We learned this week that city officials and business leaders in Portland have been secretly at work on a new marketing campaign for our municipality and have apparently settled on a slogan that will soon be revealed to the masses. The timing of this news is troubling, as it implies it’s too late for average citizens to make suggestions, which is a very undemocratic way to craft an ad campaign. For what they’re worth, here are my ideas:
Portland is a very hip city, but most of our fellow Americans don’t realize it. Seasonal tourists are also often caught unprepared for Maine weather. So how about, “Portland: Cooler Than You Think — Bring a Jacket.”
The first thing most visitors now encounter driving into town are panhandlers in the traffic medians. The savvy marketer would pay these people to double as Walmart-style greeters, shaggy ambassadors to the Forest City. I like: “Portland: A Friend on Every Corner.”
Construction is also a common sight this time of year. Sure, it’s a hassle, but it’s also a sign of progress, of a city that’s evolving, of a place with plenty of good-paying government jobs. What about, “Portland: Road Work Ahead”?
Portland may very likely become one of the few American cities where marijuana is legal. We’d be foolish not to capitalize on that. I’d go with either “Green Grass and High Tides” or “Get Cobblestoned!”
Portland may also be one of the first American cities submerged by rising seas caused by global warming. I like, “Portland: Atlantis of the Future.”
Here’s a nifty slogan that both furthers the fiction there are lighthouses in the city while promoting all the new hotels we’ll have in the next couple years: “Portland: We’ll Leave the Headlight On.”

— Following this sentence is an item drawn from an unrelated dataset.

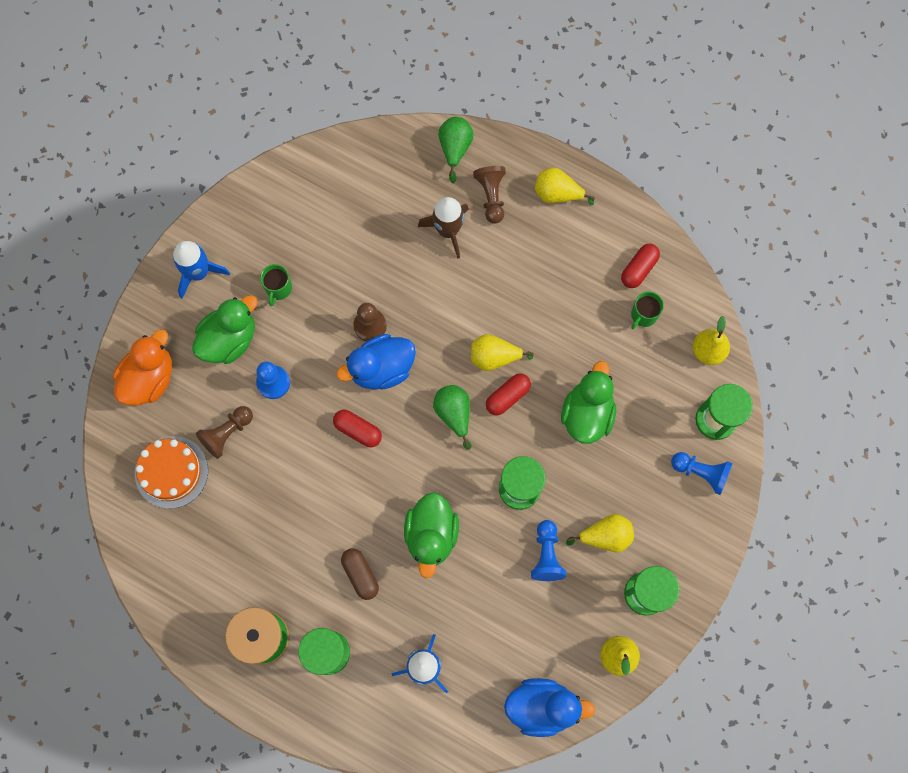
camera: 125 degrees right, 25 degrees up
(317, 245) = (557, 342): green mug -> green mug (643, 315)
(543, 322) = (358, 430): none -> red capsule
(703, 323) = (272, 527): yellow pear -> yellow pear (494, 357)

Mayor Mike Brennan promises the new slogan will “put Portland on the map.” That’s a start. Visitors are often bedeviled by our downtown, riddled as it is with confusing intersections, wacky one-ways and streets that change their name for no apparent reason. That said, getting lost is part of the adventure. Mr. Mayor, I submit to you, “Portland, Maine: A Hot Mess for Your GPS.”
Many cities look to their past to come up with a snappy slogan. We could tip our hat to history, promote our safety, and turn our overtime-bloated fire department from a fiscal liability into marketing gold with, “Portland, Maine: Inferno Free Since 1866.” There’s also our most famous poet (“Portland: A Wadsworth of Fun!”) and all the names the natives gave to this land (“Machigonne Wild!” “Aucocisco A-Go-Go,” “Falmouth Neck is for Neckers!”).
Portland’s food scene is nationally recognized for its excellence, so I say we milk that cow some more (“Portland: Toothpick of the Pine Tree State”). Our restaurants were some of the first in the country to cater to the celiac disease crowd (“Portland: Gluten Free Since 2003,” or, more dramatically, “Gluten Free or Die”). Gotta give the lobster industry some love: “The Capital of Crustacean Nation.” And craft beer can always use a boost: “Land of 1,000 Lagers,” “No Crap on Tap,” “Microbrew for Me and You,” etc.
Unfortunately, our nutty governor is also giving us a national reputation. Based on the election results, this city rightly can, and should, distance itself from his shenanigans: “Portland: We Didn’t Vote for That Clown.” (Note: New marketing campaign may or may not be necessary after November 2014.)
Westbrook has been trying to mooch off our creative economy with the patently false slogan, “Artists Live Here.” I suggest Portland take a more truthful approach: “Artists Starve Here.” (Note: Starvation is not considered a negative in arts advertising but rather a reference to rock-bottom prices.)
Portland is not New York, or Los Angeles, or Paris — thank God. Let’s celebrate that by adopting the moniker, “The Land That Fashion Forgot.” I also like “Portland: Two Years Behind Every Trend.” Or how about “The City of Plaid Shoulders.” Or simply, “Sweatpants in Public OK.”
There are practical slogans to consider: “Portland: Like Us on Facebook,” or “Portland: Don’t Feed the Goddamn Gulls!”
But I think the marketing experts are correct when they say we really need to differentiate ourselves from that “other Portland” — you know, the one everyone outside Maine talks about like it’s the only freakin’ Portland on the planet? It’s infuriating! Yeah, we’re smaller, but so what? Our city was founded before theirs was and, according to the Internet, they copied our name because they couldn’t think up their own.
That’s it, last one: “Portland, Maine: More Original Than Oregon.”